私は61年前、当時は東京教育大学と呼ばれていたチームの優勝も見ていたのである。野口主将、松尾、糸山を擁して圧勝した試合をコートサイドで観戦していた。今春、偶然、その野口さんと当時の想い出を語り合ったことも重なり、そこはかとなく幸福感がある巡り合わせだ。
筑波大学の監督が、東海大学に勝つために実施した対策は、デフェンスの強化、特に、スリーを入れさせない、ドライブインさせない、レイアップシュートを抑える、に力を入れたことが結果に繋がった、と語っていた。
準決勝で筑波大学に競り負けた大東文化大学は、ベンチとプレーヤーの一体感、厳しく反応の良いデフェンス、小柄ながら卓越したゲームメーカー、素直に攻める攻撃陣のバランスが良く、好感が持てた。

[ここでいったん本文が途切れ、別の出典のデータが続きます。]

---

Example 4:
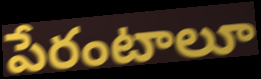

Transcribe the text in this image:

పేరంటాలూ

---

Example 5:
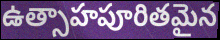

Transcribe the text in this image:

ఉత్సాహపూరితమైన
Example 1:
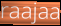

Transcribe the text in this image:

raajaa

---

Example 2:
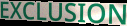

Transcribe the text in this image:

EXCLUSION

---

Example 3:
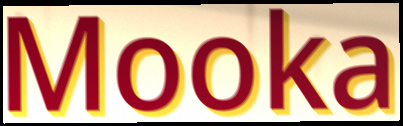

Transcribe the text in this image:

Mooka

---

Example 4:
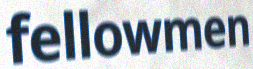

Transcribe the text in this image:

fellowmen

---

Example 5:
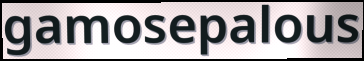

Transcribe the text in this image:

gamosepalous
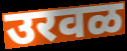
उरवळ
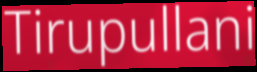
Tirupullani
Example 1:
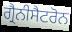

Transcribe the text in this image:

ਗ੍ਰੈਨੀਸੈਟਰੋਨ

大東文化大学が、反対側の準決勝で東海大学に僅差で敗れた拓殖大学にかなりの差をつけて勝つのを目の当たりに見て、決勝戦の結果は予想された。
優勝監督の談話は現実問題としては妥当だが、少し強いデフェンスによって攻撃が滞り、これほど、シュートが入らず、パスがポイントから外れて、攻守が入れ替わるようでは、バスケットの人気を盛り上げるには問題があるというのが実感である。

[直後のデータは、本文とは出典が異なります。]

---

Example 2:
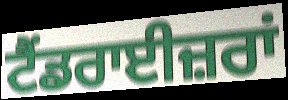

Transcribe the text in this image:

ਟੈਂਡਰਾਈਜ਼ਰਾਂ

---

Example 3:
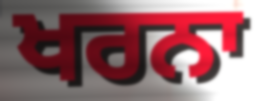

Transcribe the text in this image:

ਖਰਨਾ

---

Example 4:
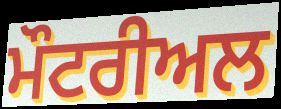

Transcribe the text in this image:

ਮੌਟਰੀਅਲ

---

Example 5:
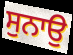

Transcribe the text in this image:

ਸੁਨਾਉ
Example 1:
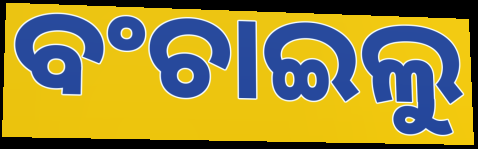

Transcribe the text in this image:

国士舘大学は、明治大を大差で破って5位になった。視野がしっかりしていてパスのタイミング、コースがきちんとして、1オン1をきちんと積み上げていると感じた。慶応大学は、61年以上昔の大会で連勝した頃と私が最後に見た60回の優勝校だが、今年は7位戦にも敗れてしまったが、全員が、広い視野を維持してパスを回し、果敢にシュートしていたのが好感が持てた。
久し振りに、2日に亘って、ゲームを見たが、昔に比べて、身体が大きくなっていることと、デフェンスの攻撃者への近接の度合いが上がっている。防御側の身体の使い方が、上手になっている割に、攻撃側が一段上の身体の使い方を開発することが遅れているように感じた。
大東文化大学の児玉主将のように身長 165センチでも、優れた視野と読み、加速度を駆使して、ボールを持ってコート上を動き回ることが可能なので、そのスキルを見習って、普及して欲しいと思った。